The former patient was welcomed back with open arms. “I knew this would be the end of the line for me if I wasn’t successful, and they wanted me to succeed as much as I did — maybe a little bit more.”

She attended virtual treatment sessions three days a week and was pushed to be honest and vocal in group settings. “They taught me how to be vulnerable and how to be humble. Without that, it’s hard to make it through recovery. You have to have gratitude daily. You have to have belief in yourself and your higher power.”

Peggy started to learn how to set boundaries and take back control of her life. “You have to know you’ll be led into difficult times, but you’ll have the tools to get through it.”

Fast forward to today, Peggy has over one year of sobriety under her belt and has received the new liver she needed to give her a second chance at life.

Her counselor, Diana Geisinger said, “She is rocking recovery! I am so very proud of her!”

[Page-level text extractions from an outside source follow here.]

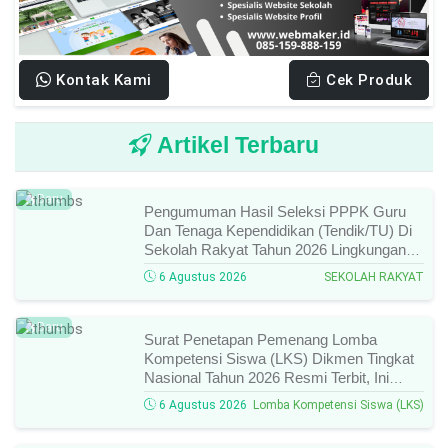
Kontak Kami
Cek Produk
Artikel Terbaru
Baru
Pengumuman Hasil Seleksi PPPK Guru
Dan Tenaga Kependidikan (Tendik/TU) Di
Sekolah Rakyat Tahun 2026 Lingkungan
Kementerian Sosial RI, Ini Daftar Nama
6 Agustus 2026
SEKOLAH RAKYAT
Peserta Yang Lolos!
Baru
Surat Penetapan Pemenang Lomba
Kompetensi Siswa (LKS) Dikmen Tingkat
Nasional Tahun 2026 Resmi Terbit, Ini
Daftar Lengkap Nama Juara Dan Peraih
6 Agustus 2026
Lomba Kompetensi Siswa (LKS)
Medali!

Peggy exalted, “I can’t say enough about CentraCare’s tenderness. They call me their successful patient. They made me feel I was an important person that needed support with sobriety. I felt it from everybody — the receptionist team, the individual therapy group and the young counselors.

It’s a feeling she wants others struggling with addiction to experience. Peggy is working on getting her certification to be a peer recovery specialist and is working at Recovery Community Network in St. Cloud.

“My higher power, I call him God, has led me to where I’m supposed to be. I am living right where I am meant to be living.”